Copy the data word for word, from the line containing "WALDKAUZ Pulswärmer aus Lodenfleece grün" through the last line of the data.

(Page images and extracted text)
=== Section Start ===

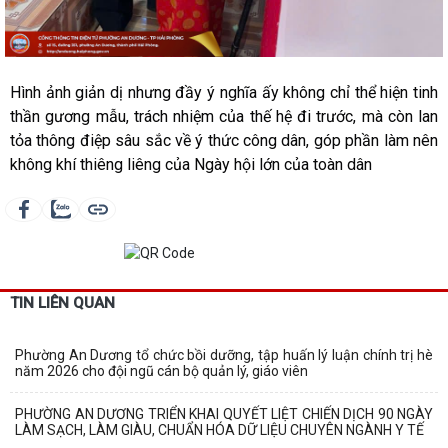
Hình ảnh giản dị nhưng đầy ý nghĩa ấy không chỉ thể hiện tinh
thần gương mẫu, trách nhiệm của thế hệ đi trước, mà còn lan
tỏa thông điệp sâu sắc về ý thức công dân, góp phần làm nên
không khí thiêng liêng của Ngày hội lớn của toàn dân
TIN LIÊN QUAN
Phường An Dương tổ chức bồi dưỡng, tập huấn lý luận chính trị hè
năm 2026 cho đội ngũ cán bộ quản lý, giáo viên
PHƯỜNG AN DƯƠNG TRIỂN KHAI QUYẾT LIỆT CHIẾN DỊCH 90 NGÀY
LÀM SẠCH, LÀM GIÀU, CHUẨN HÓA DỮ LIỆU CHUYÊN NGÀNH Y TẾ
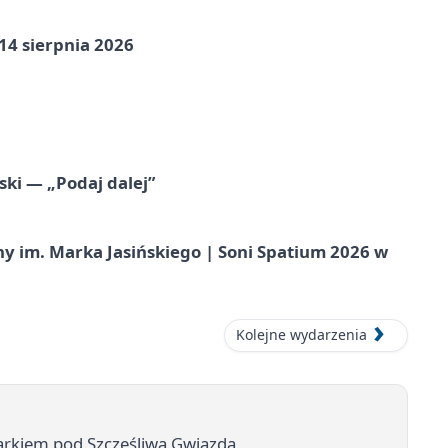
14 sierpnia 2026
ski — „Podaj dalej”
 im. Marka Jasińskiego | Soni Spatium 2026 w
Kolejne wydarzenia
markiem pod Szczęśliwą Gwiazdą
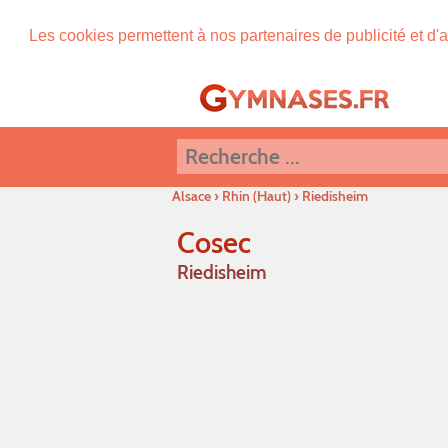
Les cookies permettent à nos partenaires de publicité et d'a
Alsace
›
Rhin (Haut)
›
Riedisheim
Cosec
Riedisheim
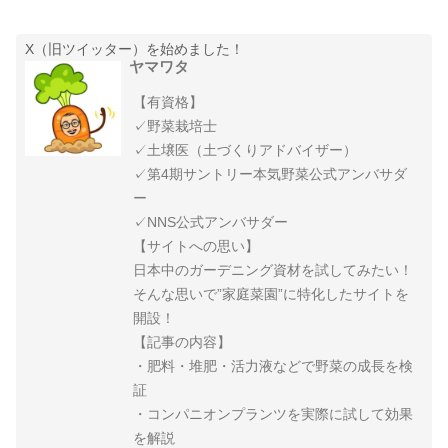
X（旧ツイッター）を始めました！
ヤマワタ
【有資格】
✓野菜栽培士
✓土壌医（土づくりアドバイザー）
✓第4期サントリー本気野菜公式アンバサダ
ー
✓NNS公式アンバサダー
【サイトへの思い】
日本中のガーデニング資材を試してみたい！
そんな思いで”家庭菜園”に特化したサイトを
開設！
【記事の内容】
・肥料・堆肥・活力液などで野菜の成長を検
証
・コンパニオンプランツを実際に試して効果
を解説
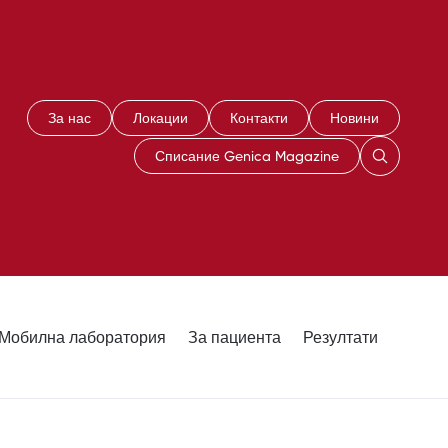
За нас
Локации
Контакти
Новини
Списание Genica Magazine
Мобилна лаборатория
За пациента
Резултати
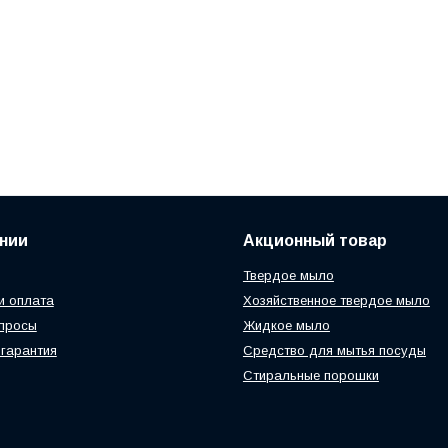
нии
Акционный товар
Твердое мыло
и оплата
Хозяйственное твердое мыло
просы
Жидкое мыло
 гарантия
Средство для мытья посуды
Стиральные порошки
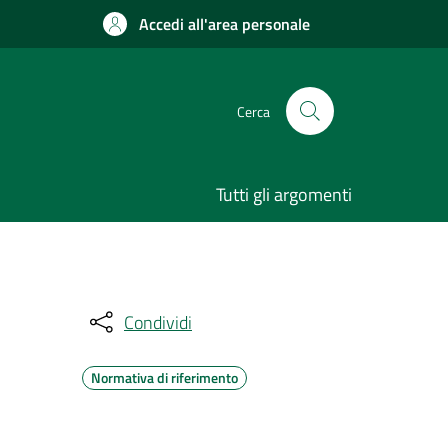
Accedi all'area personale
Cerca
Tutti gli argomenti
Condividi
Normativa di riferimento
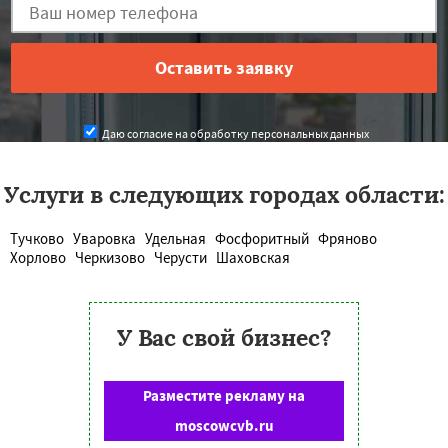
Даю согласие на обработку персональных данных
Услуги в следующих городах области:
Тучково
Уваровка
Удельная
Фосфоритный
Фряново
Хорлово
Черкизово
Черусти
Шаховская
У Вас свой бизнес?
Разместите рекламу на
moscowcvb.ru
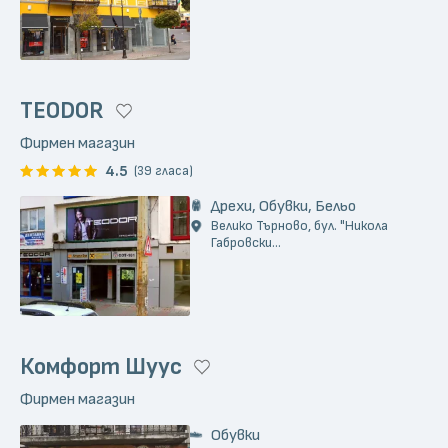
TEODOR
Фирмен магазин
4.5
(39 гласа)
Дрехи, Обувки, Бельо
Велико Търново, бул. "Никола
Габровски...
Комфорт Шуус
Фирмен магазин
Обувки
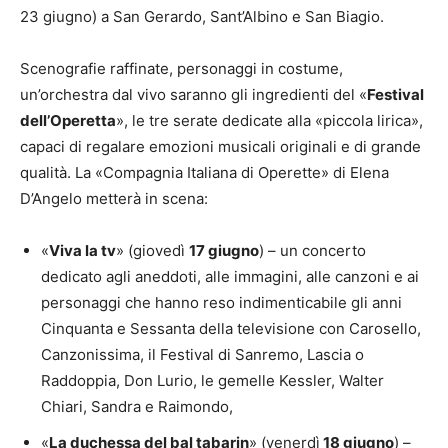
23 giugno) a San Gerardo, Sant’Albino e San Biagio.
Scenografie raffinate, personaggi in costume,
un’orchestra dal vivo saranno gli ingredienti del «
Festival
dell’Operetta
», le tre serate dedicate alla «piccola lirica»,
capaci di regalare emozioni musicali originali e di grande
qualità. La «Compagnia Italiana di Operette» di Elena
D’Angelo metterà in scena:
«
Viva la tv
» (giovedì
17 giugno
) – un concerto
dedicato agli aneddoti, alle immagini, alle canzoni e ai
personaggi che hanno reso indimenticabile gli anni
Cinquanta e Sessanta della televisione con Carosello,
Canzonissima, il Festival di Sanremo, Lascia o
Raddoppia, Don Lurio, le gemelle Kessler, Walter
Chiari, Sandra e Raimondo,
«
La duchessa del bal tabarin
» (venerdì
18 giugno
) –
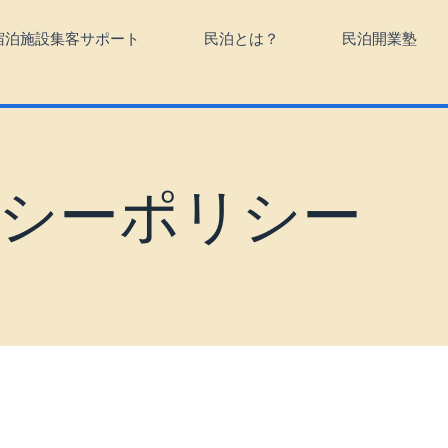
宿泊施設集客サポート
民泊とは？
民泊開業塾
シーポリシー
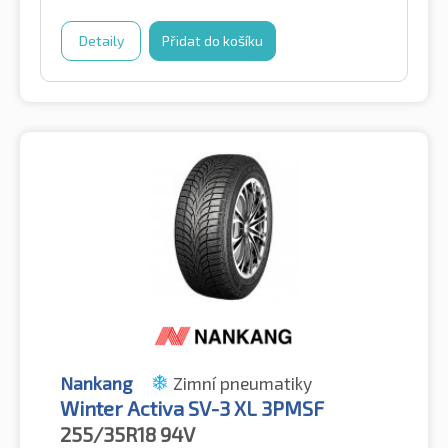
Detaily
Přidat do košíku
Nankang
Zimní pneumatiky
Winter Activa SV-3 XL 3PMSF
255/35R18
94V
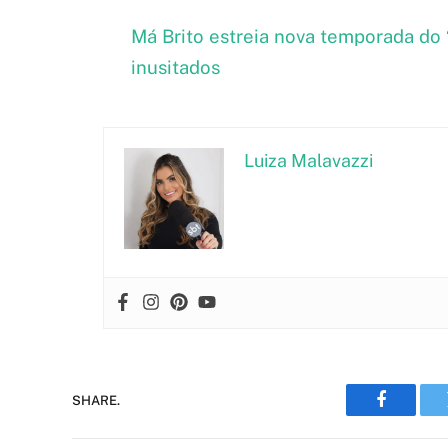
Má Brito estreia nova temporada do
inusitados
Luiza Malavazzi
SHARE.
Faceboo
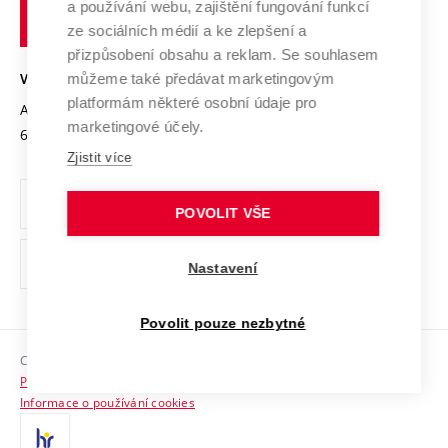
Transfer znalostí
a používání webu, zajištění fungování funkcí
technické
Podnikavá univerzita / ContriBUTe
Mezinárodní dohody
ze sociálních médií a ke zlepšení a
Open Science
v
Bezpečná univerzita
přizpůsobení obsahu a reklam. Se souhlasem
Univerzitní sítě
Brně
Projekty
můžeme také předávat marketingovým
VYSOKÉ UČENÍ TECHNICKÉ V BRNĚ
Vyznamenání
platformám některé osobní údaje pro
Projekty ze strukturálních fondů
Antonínská 548/1
www.vut.cz
marketingové účely.
Organizační struktura
602 00 Brno
vut@vutbr.cz
Specifický výzkum
Zjistit více
Úřední deska
Ochrana osobních údajů
POVOLIT VŠE
(externí
Pracovní příležitosti
Nastavení
odkaz)
Podpora a rozvoj zaměstnanců a studujících
Povolit pouze nezbytné
Rovné příležitosti
Copyright © 2026 VUT
Sociální bezpečí
Prohlášení o přístupnosti
HR Award
Informace o používání cookies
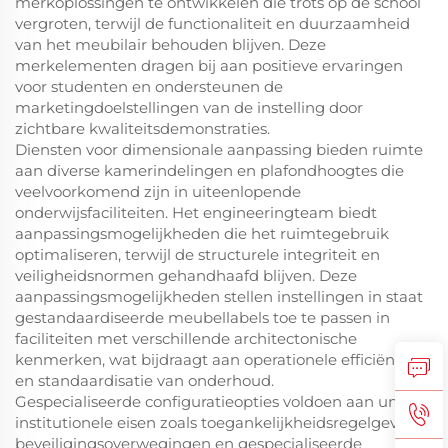
merkoplossingen te ontwikkelen die trots op de school
vergroten, terwijl de functionaliteit en duurzaamheid
van het meubilair behouden blijven. Deze
merkelementen dragen bij aan positieve ervaringen
voor studenten en ondersteunen de
marketingdoelstellingen van de instelling door
zichtbare kwaliteitsdemonstraties.
Diensten voor dimensionale aanpassing bieden ruimte
aan diverse kamerindelingen en plafondhoogtes die
veelvoorkomend zijn in uiteenlopende
onderwijsfaciliteiten. Het engineeringteam biedt
aanpassingsmogelijkheden die het ruimtegebruik
optimaliseren, terwijl de structurele integriteit en
veiligheidsnormen gehandhaafd blijven. Deze
aanpassingsmogelijkheden stellen instellingen in staat
gestandaardiseerde meubellabels toe te passen in
faciliteiten met verschillende architectonische
kenmerken, wat bijdraagt aan operationele efficiëntie
en standaardisatie van onderhoud.
Gespecialiseerde configuratieopties voldoen aan unieke
institutionele eisen zoals toegankelijkheidsregelgeving,
beveiligingsoverwegingen en gespecialiseerde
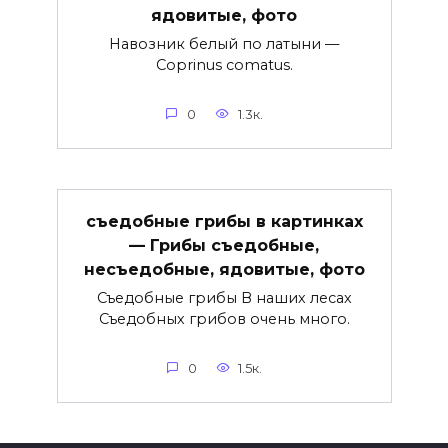
ядовитые, фото
Навозник белый по латыни —
Coprinus comatus.
0
1.3к.
съедобные грибы в картинках
— Грибы съедобные,
несъедобные, ядовитые, фото
Съедобные грибы В наших лесах
Съедобных грибов очень много.
0
1.5к.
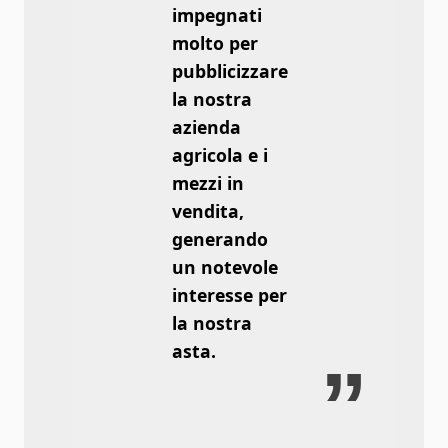
impegnati
molto per
pubblicizzare
la nostra
azienda
agricola e i
mezzi in
vendita,
generando
un notevole
interesse per
la nostra
asta.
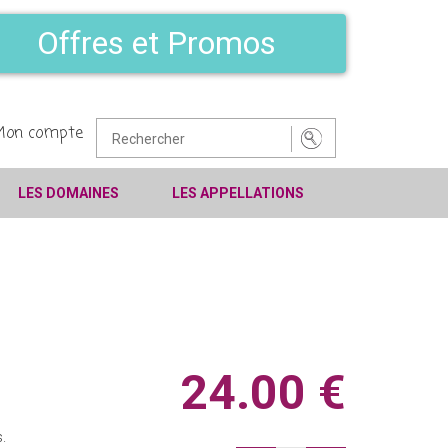
Offres et Promos
Mon compte
LES DOMAINES
LES APPELLATIONS
24.00 €
.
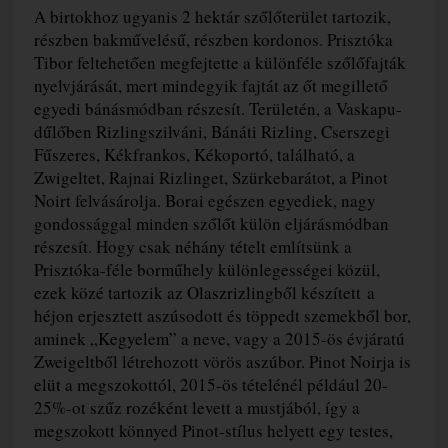
A birtokhoz ugyanis 2 hektár szőlőterület tartozik,
részben bakművelésű, részben kordonos. Prisztóka
Tibor feltehetően megfejtette a különféle szőlőfajták
nyelvjárását, mert mindegyik fajtát az őt megillető
egyedi bánásmódban részesít. Területén, a Vaskapu-
dűlőben Rizlingszilváni, Bánáti Rizling, Cserszegi
Fűszeres, Kékfrankos, Kékoportó, található, a
Zwigeltet, Rajnai Rizlinget, Szürkebarátot, a Pinot
Noirt felvásárolja. Borai egészen egyediek, nagy
gondossággal minden szőlőt külön eljárásmódban
részesít. Hogy csak néhány tételt említsünk a
Prisztóka-féle borműhely különlegességei közül,
ezek közé tartozik az Olaszrizlingből készített a
héjon erjesztett aszúsodott és töppedt szemekből bor,
aminek „Kegyelem” a neve, vagy a 2015-ös évjáratú
Zweigeltből létrehozott vörös aszúbor. Pinot Noirja is
elüt a megszokottól, 2015-ös tételénél például 20-
25%-ot szűz rozéként levett a mustjából, így a
megszokott könnyed Pinot-stílus helyett egy testes,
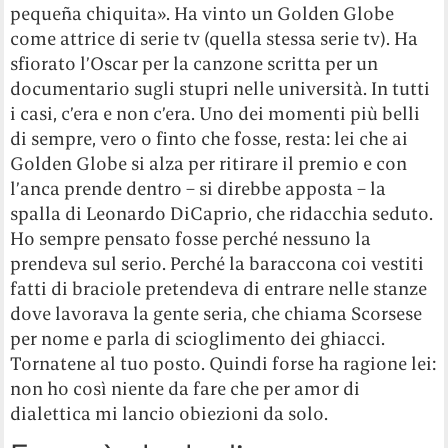
pequeña chiquita». Ha vinto un Golden Globe
come attrice di serie tv (quella stessa serie tv). Ha
sfiorato l’Oscar per la canzone scritta per un
documentario sugli stupri nelle università. In tutti
i casi, c’era e non c’era. Uno dei momenti più belli
di sempre, vero o finto che fosse, resta: lei che ai
Golden Globe si alza per ritirare il premio e con
l’anca prende dentro – si direbbe apposta – la
spalla di Leonardo DiCaprio, che ridacchia seduto.
Ho sempre pensato fosse perché nessuno la
prendeva sul serio. Perché la baraccona coi vestiti
fatti di braciole pretendeva di entrare nelle stanze
dove lavorava la gente seria, che chiama Scorsese
per nome e parla di scioglimento dei ghiacci.
Tornatene al tuo posto. Quindi forse ha ragione lei:
non ho così niente da fare che per amor di
dialettica mi lancio obiezioni da solo.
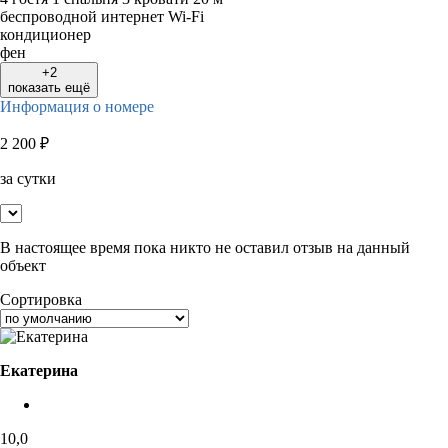
беспроводной интернет Wi-Fi
кондиционер
фен
+2
показать ещё
Информация о номере
2 200
₽
за сутки
В настоящее время пока никто не оставил отзыв на данный
объект
Сортировка
Екатерина
10,0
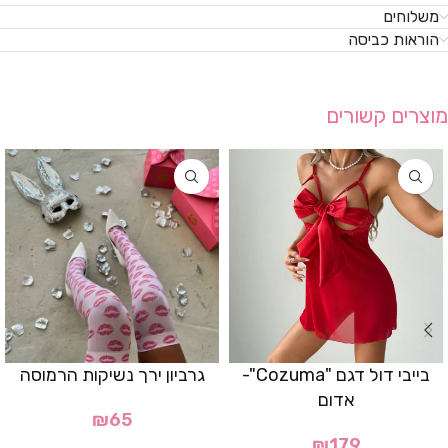
משלוחים
הוראות כביסה
מוצרים קשורים
בייבי דול דגם "Cozuma"-
גרביון ירך נשיקות הרמוסה
אדום
₪
65
₪
179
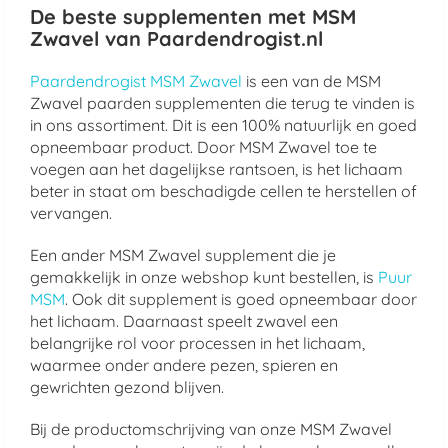
De beste supplementen met MSM
Zwavel van Paardendrogist.nl
Paardendrogist MSM Zwavel
is een van de MSM
Zwavel paarden supplementen die terug te vinden is
in ons assortiment. Dit is een 100% natuurlijk en goed
opneembaar product. Door MSM Zwavel toe te
voegen aan het dagelijkse rantsoen, is het lichaam
beter in staat om beschadigde cellen te herstellen of
vervangen.
Een ander MSM Zwavel supplement die je
gemakkelijk in onze webshop kunt bestellen, is
Puur
MSM
. Ook dit supplement is goed opneembaar door
het lichaam. Daarnaast speelt zwavel een
belangrijke rol voor processen in het lichaam,
waarmee onder andere pezen, spieren en
gewrichten gezond blijven.
Bij de productomschrijving van onze MSM Zwavel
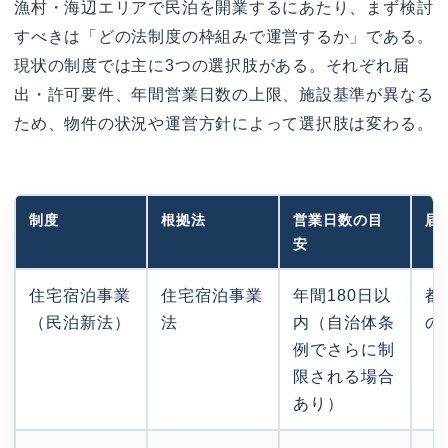
漁村・海辺エリアで民泊を開業するにあたり、まず検討
すべきは「どの法制度の枠組みで運営するか」である。
現状の制度では主に3つの選択肢がある。それぞれ届
出・許可要件、年間営業日数の上限、施設基準が異なる
ため、物件の状況や運営方針によって選択肢は変わる。
制度
根拠法
営業日数の目
届
安
住宅宿泊事業
住宅宿泊事業
年間180日以
都
（民泊新法）
法
内（自治体条
の
例でさらに制
限される場合
あり）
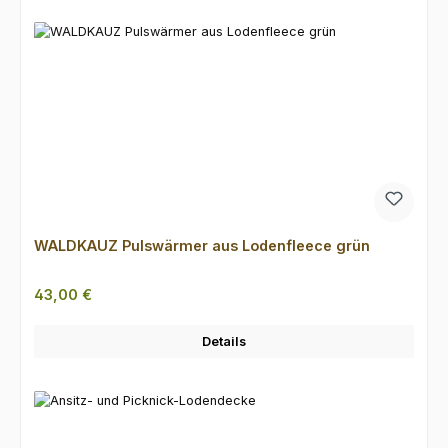
WALDKAUZ Pulswärmer aus Lodenfleece grün
Regulärer Preis:
43,00 €
Details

=== Section End ===

▶ _Result below_:
WALDKAUZ Pulswärmer aus Lodenfleece grün
Regulärer Preis:
43,00 €
Details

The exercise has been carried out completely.